Because I’m racist, I don’t have the right to order protestors to stay peaceful and nonviolent when entire communities are outraged at the verdict of a trial. I don’t have the right to slap you across the face and then tell you that it would be wrong for you to slap me back. A wiser person than myself once said, “Do unto others as you would have them do unto you.”
I don’t have the right to accuse my African American sisters and brothers of “playing the race card” because, as it turns out, I have a “race card” of my own and it’s an ace that’s permanently up my sleeve: it’s called being white and it gives me a distinct, unfair advantage over others whenever I walk into a place of business/worship/government, or even when simply walking or driving down the street.
Being white comes with its own set of privileges that are automatically, subconsciously bestowed upon those of us whose skin happens to be melanin-deficient.
White privilege is what gives me the luxury of changing the channel or looking away from the suffering of my fellow human beings. White privilege is what allows me to shrug my shoulders and say, “That’s too bad, but it’s not my problem.”
In the last fifty years, our American society has internalized the rhetoric of equality: we have declared that it is no longer socially acceptable to openly espouse views of personal prejudice against other people because of the color of their skin. But the job is only half-done.
White privilege is the other side of racism, which does not depend on one’s personal feelings about people of other races. White privilege is not about personal prejudice; it is about systemic oppression, which is much harder to see with our eyes that have been so blinded by individualism. We cannot see the forest for the trees; we have become fish who cannot perceive the water in which we swim… it is all around us and within us, but we don’t even know it’s there.
And if we refuse to raise our collective consciousness to the reality of systemic oppression, if we refuse to acknowledge the existence of this water, if we continue changing the channel and looking away from these inconvenient truths, then the current of this river will continue to sweep us downstream to where the riptides become rapids and the rapids become a waterfall, where we are swept over the edge to destruction and death. But for now, we still have time: We have this moment in which we can open our eyes to see the oppression and begin swimming against the tide.
We have today, in which we can still choose to show up, shut up, and listen to one another. We can educate ourselves: cracking a book instead of just changing the channel. We can say to each other this matters because you matter; you are a person, not a statistic. And together we are one people, made of one blood, in the divine image. Whatever our religion, we are living stones: bricks in the Temple of the Spirit where the light of glory shines forever.

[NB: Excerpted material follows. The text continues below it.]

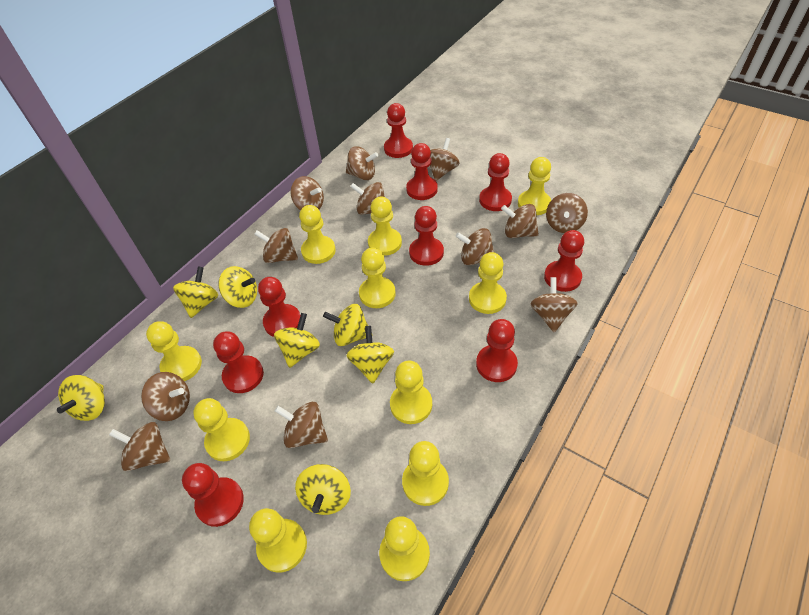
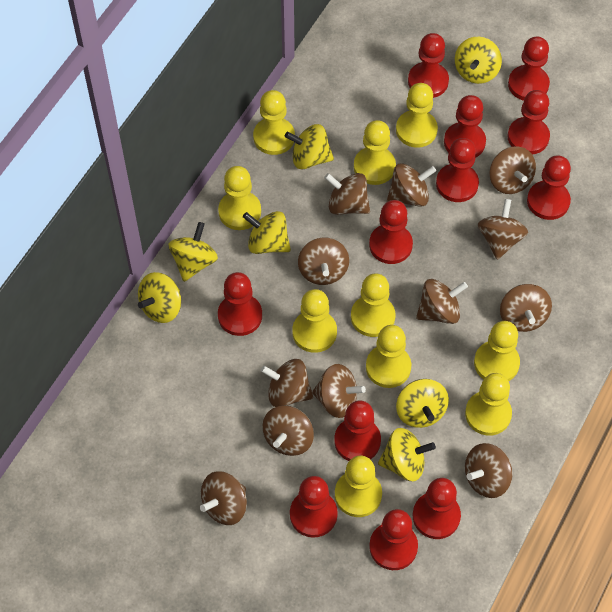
red pawn: 9 -> 12
yellow pawn: 11 -> 10

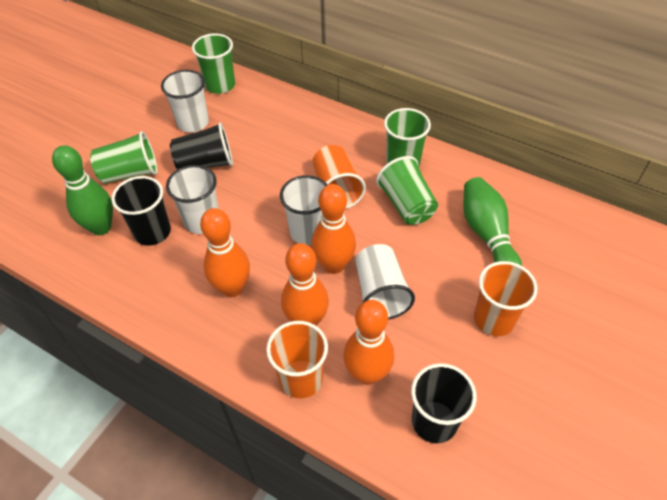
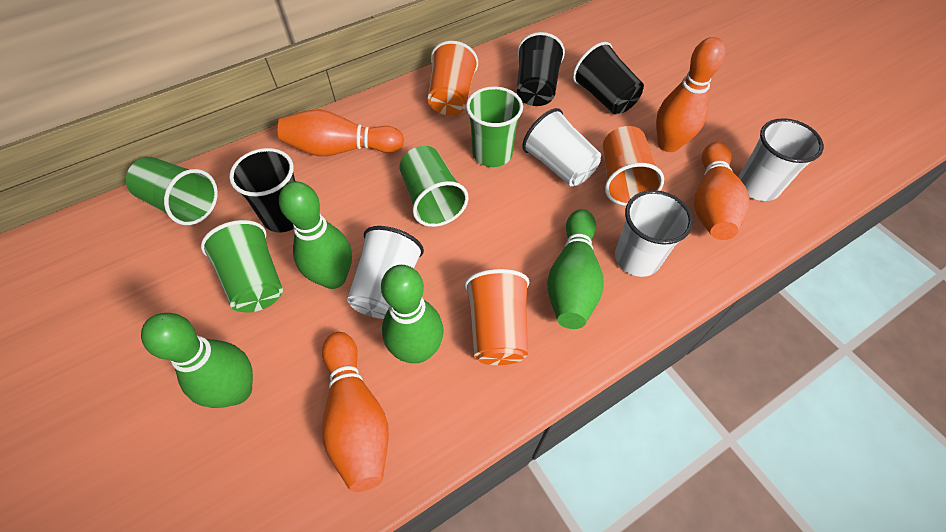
green bowling pin: 2 -> 4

This, we believe, is our common destiny. And that is why we have come here today: to materialize the reality of equality, instead of just internalizing the rhetoric. We have come here to make Dr. King’s dream come true because his dream is our dream and our dream is God’s dream.
Whatever our religion, however we understand that word God, we come together today with the faith to see this thing through, to open our eyes and change our fate before it’s too late: to stand up for freedom together, to speak out for justice together, and to work together until we move beyond the internalized rhetoric of reality and begin to materialize the reality.